事件は科学者スタンガルソン教授と令嬢が住む城の離れの一室で起きた。内側から施錠された完全な密室《黄色い部屋》で令嬢マティルドが襲われ、血の海に倒れていたのだ。襲撃者はどこに消えたのか? そして再び起きた怪事件。謎に挑むのは18歳の新聞記者ルルタビーユとパリ警視庁警部ラルサンの二人。
密室ミステリ必読書中の必読書にジャン・コクトーの序文を付した新訳決定版。訳者あとがき=平岡敦/解説=戸川安宣
《創元推理文庫 370ページ初版2020年6月30日》
『黄色い部屋の秘密』ガストン・ルルー
【カーを、クリスティーを、そして乱歩を瞠目させた密室ミステリの最高傑作! 】
真夜中、令嬢の寝室から助けを求める悲鳴と銃声が響いた。居合わせた父親らがただ一つの扉を打ち破って部屋に入ると、令嬢は昏倒し、部屋は荒らされ、黄色の壁紙には大きな血染めの手形が残されている! だが部屋は完全な密室で、犯人の姿はどこにもなかったのだ!

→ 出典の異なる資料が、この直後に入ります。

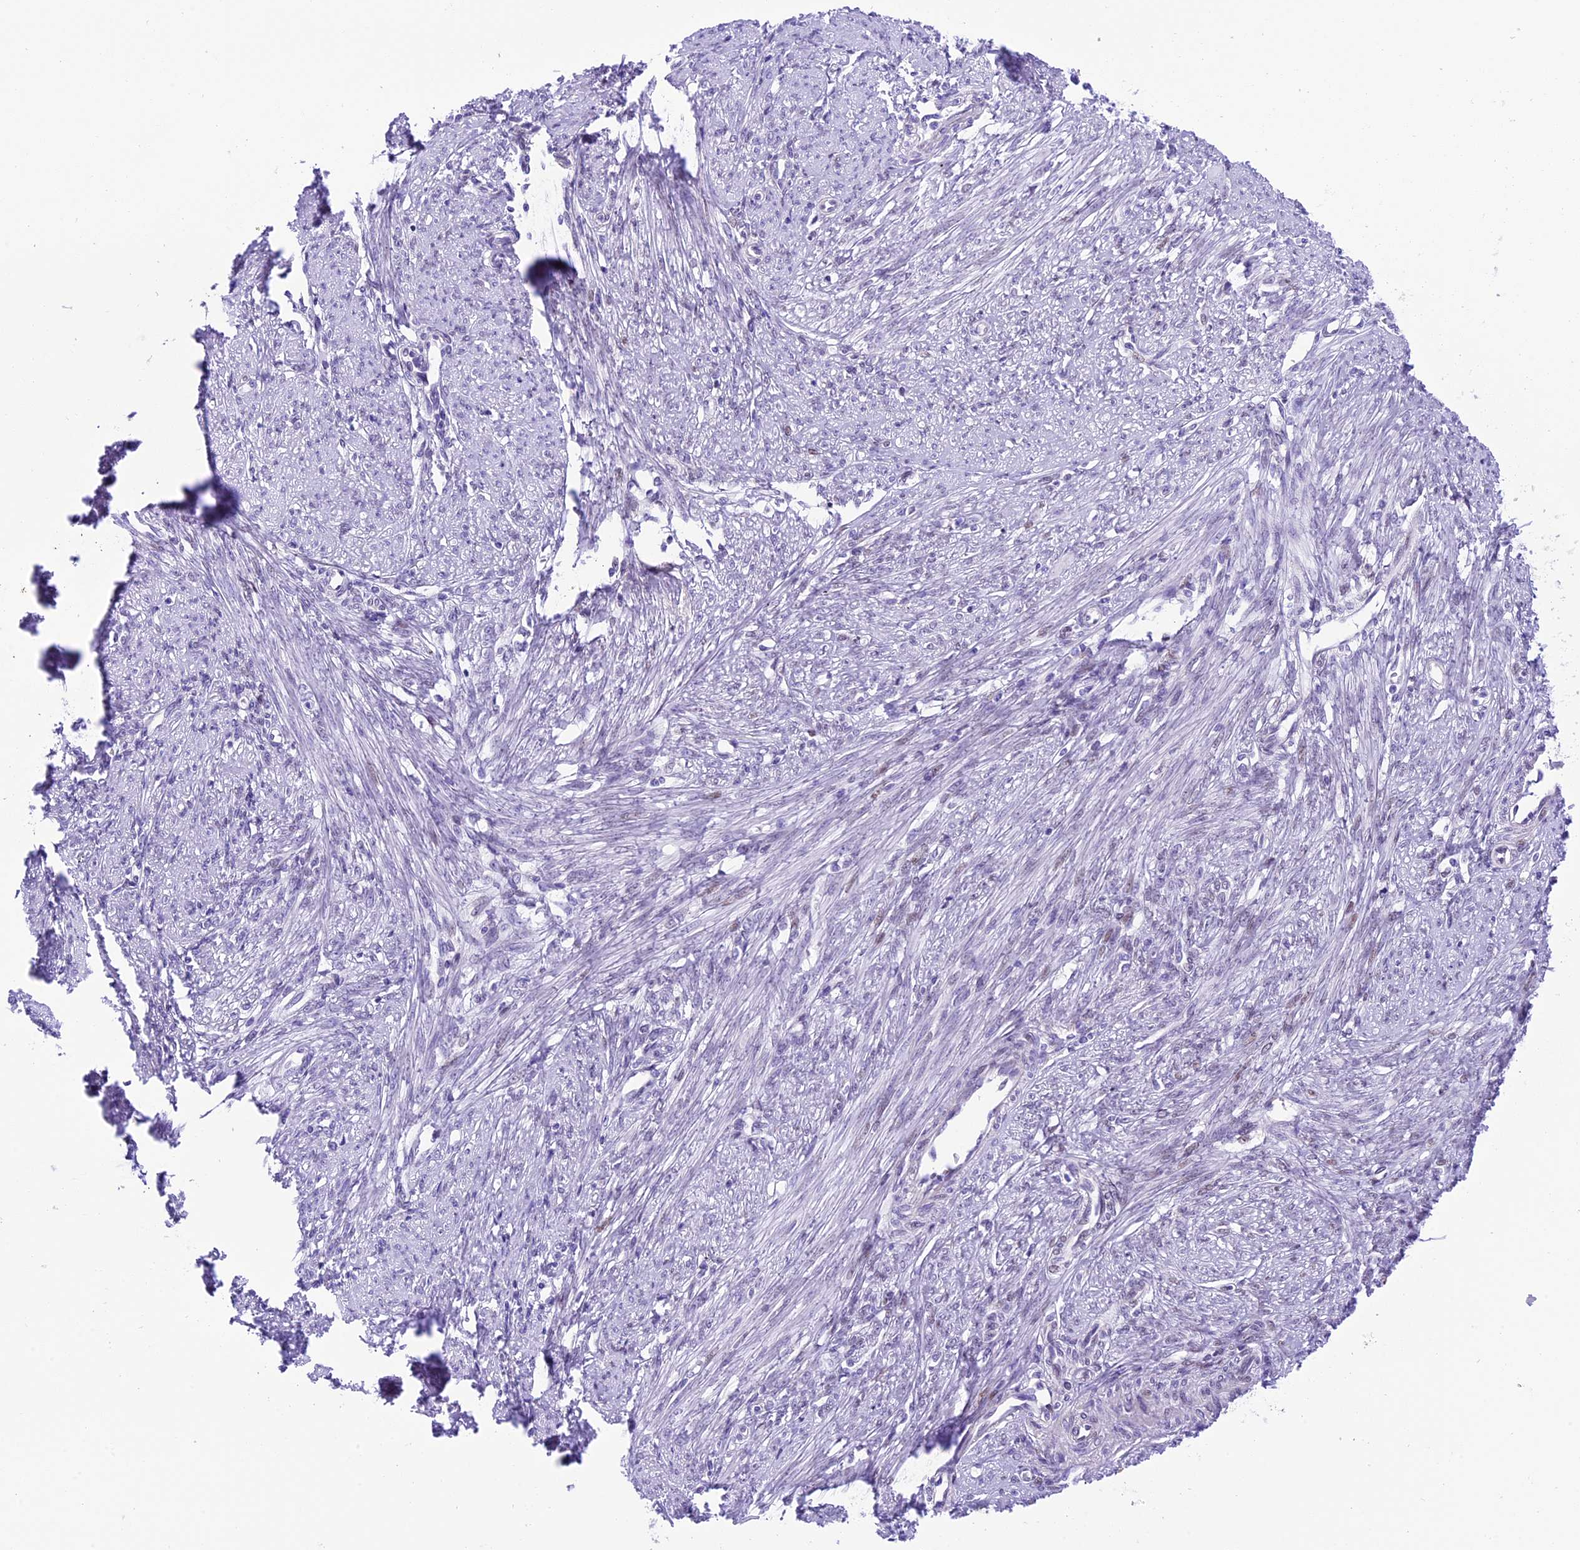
{"staining": {"intensity": "moderate", "quantity": "25%-75%", "location": "nuclear"}, "tissue": "smooth muscle", "cell_type": "Smooth muscle cells", "image_type": "normal", "snomed": [{"axis": "morphology", "description": "Normal tissue, NOS"}, {"axis": "topography", "description": "Smooth muscle"}, {"axis": "topography", "description": "Uterus"}], "caption": "IHC histopathology image of normal smooth muscle stained for a protein (brown), which displays medium levels of moderate nuclear staining in approximately 25%-75% of smooth muscle cells.", "gene": "RPS6KB1", "patient": {"sex": "female", "age": 59}}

18歳の少年記者ルールタビーユが、この怪事件に挑む! 密室ものの嚆矢として、常にオールタイムベストの上位に名を連ねる名作中の名作ミステリが、最新訳でここに登場。
【早川書房; 新訳版(2015/10/22)】
『黒衣婦人の香り』ガストン・ルルー
忌まわしき『黄色い部屋の謎』の事件から2年ほどあと、青年記者ルールタビーユは再び悪夢のような事件に巻きこまれる。こたびの舞台は、南仏海岸に偉容を誇る古城〈ヘラクレス砦〉。相次いで事件を起こし、美しきマチルドをはじめ、砦の滞在客をおびやかすのは、神出鬼没のバルメイエなのか。前作で明かされなかった〈黒衣婦人の香り〉の秘密がヴェールを脱ぐ、ファン必読の書。
「そうだ、そうだ、それはメランコリーに満ちた匂い、ひそかな悲しみのための香りなのだ。打ちすてられ、ただひとり自分だけのために花咲くように運命づけられた植物の、孤独で、ひそかで、まったく独特な香りのような何物かだ。この香りこそは、わたしに以上のことを考えさせたのであり、また、あとになって、わたしはそう解釈しようとしたのだ。」(192ページ)
《ガストン・ルルー》1868年パリ生まれ。パリ大学卒。『ル・マタン』紙の海外特派員となりヨーロッパや中東を飛び回っていたが、1904年にデビュー長編La Double Vie de Théophraste Longuetを発表し、職業作家に転じる。古風で波瀾万丈な物語を紡ぎだして大変な評判をとり、1907年に発表された『黄色い部屋の謎』は密室ミステリの歴史的名作として名高い。他の著作に『オペラ座の怪人』『黒衣婦人の香り』『ガストン・ルルーの恐怖夜話』などがある。1927年没。